As reacções à apresentação do livro “História de Angola” são indicadoras do quanto as pessoas se encontram sedentas de conhecer as memórias nacionais, defende o autor.

“Se, ao fim destas quatro décadas – conforme pude verificar com os meus alunos universitários angolanos -, não conhecemos a nossa História, é porque há algo de grave, algo que foi deliberadamente silenciado”, nota Alberto Oliveira Pinto.

Em entrevista publicada na edição n.º423 do Novo Jornal, e aqui reeditada, o escritor e investigador insiste na urgência de o país investir em pesquisadores e não apenas em técnicos.

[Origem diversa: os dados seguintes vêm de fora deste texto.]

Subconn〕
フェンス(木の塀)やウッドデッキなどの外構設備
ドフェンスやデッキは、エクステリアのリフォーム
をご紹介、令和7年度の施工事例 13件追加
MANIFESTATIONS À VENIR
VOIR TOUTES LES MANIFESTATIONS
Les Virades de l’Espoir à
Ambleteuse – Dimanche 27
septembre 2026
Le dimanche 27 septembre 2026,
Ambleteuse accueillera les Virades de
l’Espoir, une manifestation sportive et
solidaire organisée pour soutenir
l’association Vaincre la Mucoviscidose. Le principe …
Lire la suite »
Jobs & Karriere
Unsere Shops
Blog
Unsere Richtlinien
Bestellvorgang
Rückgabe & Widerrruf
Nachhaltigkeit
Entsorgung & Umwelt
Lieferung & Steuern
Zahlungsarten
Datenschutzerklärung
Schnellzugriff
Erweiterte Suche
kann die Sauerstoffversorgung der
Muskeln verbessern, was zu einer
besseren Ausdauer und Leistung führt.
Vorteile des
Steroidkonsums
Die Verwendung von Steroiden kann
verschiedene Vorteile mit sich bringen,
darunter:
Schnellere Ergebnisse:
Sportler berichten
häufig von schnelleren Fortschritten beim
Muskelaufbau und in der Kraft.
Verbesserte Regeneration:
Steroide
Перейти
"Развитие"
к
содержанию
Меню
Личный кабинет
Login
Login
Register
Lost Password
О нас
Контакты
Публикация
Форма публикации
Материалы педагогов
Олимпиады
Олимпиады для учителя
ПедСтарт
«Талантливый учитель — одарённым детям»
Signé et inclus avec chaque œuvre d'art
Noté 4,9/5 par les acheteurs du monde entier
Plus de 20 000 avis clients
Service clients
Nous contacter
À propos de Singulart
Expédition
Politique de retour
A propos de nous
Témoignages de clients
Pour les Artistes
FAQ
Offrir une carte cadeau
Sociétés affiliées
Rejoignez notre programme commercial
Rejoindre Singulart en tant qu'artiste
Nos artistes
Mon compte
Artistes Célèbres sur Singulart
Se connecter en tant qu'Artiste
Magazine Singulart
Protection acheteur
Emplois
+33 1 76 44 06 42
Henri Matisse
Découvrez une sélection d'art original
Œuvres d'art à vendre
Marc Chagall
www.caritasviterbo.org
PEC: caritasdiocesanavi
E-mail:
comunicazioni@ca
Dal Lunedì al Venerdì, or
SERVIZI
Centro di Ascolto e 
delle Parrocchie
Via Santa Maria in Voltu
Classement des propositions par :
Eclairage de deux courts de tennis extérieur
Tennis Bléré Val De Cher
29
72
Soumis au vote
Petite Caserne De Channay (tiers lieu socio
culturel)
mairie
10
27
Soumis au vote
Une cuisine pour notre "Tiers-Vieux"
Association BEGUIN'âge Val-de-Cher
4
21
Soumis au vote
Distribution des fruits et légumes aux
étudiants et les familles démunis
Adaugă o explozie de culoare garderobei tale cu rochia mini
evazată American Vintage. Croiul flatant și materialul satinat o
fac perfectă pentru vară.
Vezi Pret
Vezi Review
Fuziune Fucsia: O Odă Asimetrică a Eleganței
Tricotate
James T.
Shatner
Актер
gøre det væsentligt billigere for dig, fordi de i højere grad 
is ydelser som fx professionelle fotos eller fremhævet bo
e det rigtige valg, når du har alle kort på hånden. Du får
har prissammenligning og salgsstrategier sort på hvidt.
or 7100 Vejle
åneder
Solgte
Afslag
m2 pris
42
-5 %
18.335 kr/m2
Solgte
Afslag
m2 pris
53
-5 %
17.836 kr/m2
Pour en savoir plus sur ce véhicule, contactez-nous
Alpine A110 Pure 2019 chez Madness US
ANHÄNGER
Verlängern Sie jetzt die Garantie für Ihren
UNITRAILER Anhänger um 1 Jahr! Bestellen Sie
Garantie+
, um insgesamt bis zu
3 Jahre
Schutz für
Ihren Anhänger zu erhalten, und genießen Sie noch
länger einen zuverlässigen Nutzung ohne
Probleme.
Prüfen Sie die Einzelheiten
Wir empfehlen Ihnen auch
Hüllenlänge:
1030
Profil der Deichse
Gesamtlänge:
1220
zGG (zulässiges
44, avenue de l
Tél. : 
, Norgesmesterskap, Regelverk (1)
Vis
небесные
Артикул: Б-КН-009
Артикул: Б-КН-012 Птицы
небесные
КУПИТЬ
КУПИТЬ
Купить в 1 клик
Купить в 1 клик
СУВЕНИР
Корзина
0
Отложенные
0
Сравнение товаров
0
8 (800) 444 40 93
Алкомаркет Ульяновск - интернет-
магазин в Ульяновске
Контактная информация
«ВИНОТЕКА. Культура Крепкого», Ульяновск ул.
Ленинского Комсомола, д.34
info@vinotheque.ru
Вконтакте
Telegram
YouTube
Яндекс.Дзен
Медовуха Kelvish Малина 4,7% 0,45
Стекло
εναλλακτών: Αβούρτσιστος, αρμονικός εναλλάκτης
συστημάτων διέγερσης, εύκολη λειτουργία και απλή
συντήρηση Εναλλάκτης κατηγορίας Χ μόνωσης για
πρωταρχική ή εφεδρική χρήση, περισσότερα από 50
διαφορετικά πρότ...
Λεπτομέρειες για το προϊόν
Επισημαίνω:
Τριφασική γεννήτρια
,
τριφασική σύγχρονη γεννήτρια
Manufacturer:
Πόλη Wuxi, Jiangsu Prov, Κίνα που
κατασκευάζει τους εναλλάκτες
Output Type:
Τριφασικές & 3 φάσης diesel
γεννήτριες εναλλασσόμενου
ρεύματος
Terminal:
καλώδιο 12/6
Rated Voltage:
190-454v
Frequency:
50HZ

“Ao longo da última década, as universidades cresceram “como cogumelos”, passe a expressão, mas não vejo desenvolverem-se as Ciências Sociais e Humanas. Só vejo licenciaturas em Economia, Direito, Engenharias… As universidades estão transformadas em fábricas de técnicos. E não é essa a sua função, e sim a de laboratórios do conhecimento”.

Segundo o historiador, este défice de informação decorre da “prevalência de interesses exógenos”, consubstanciada na falta de vontade política.

“É o neocolonialismo, que anda sempre de mãos dadas com o obscurantismo e teme o conhecimento”, aponta Oliveira Pinto, destacando a necessidade de “desmontarmos os imaginários coloniais em vez de ignorá-los ou silenciá-los”.

O problema, considera o investigador, é que este caminho “tem interessado aos poderes políticos e económicos”.

Os poderes africanos não são culturalmente despóticos

Como resultado, assiste-se à perpetuação de percepções erradas de nós mesmos.

“Por exemplo, a ideia de que os poderes africanos são culturalmente despóticos não passa de uma invenção do colonialismo, que infelizmente está colada à nossa epiderme que nem uma matacanha”, lamenta o especialista, debruçando-se ainda sobre a denominada ‘poligamia cultural africana’.

“Ninguém em Luanda, presentemente, é polígamo. Poligamia significa ter mais do que uma esposa – ou do que um marido – legalmente, sem necessidade de esconder o que quer que seja, sem necessidade de criar as chamadas “Luandas-2”. Mas lá vem o imaginário colonial! E o angolano comum acha que, pelo facto de ter uma amante, é polígamo! Nada mais falso!”.

Apesar dos “desencontros” de identidade, Oliveira Pinto partilha a convicção de que “nunca há “tempo perdido”. Apenas “há que recuperar a memória. Isso sim”.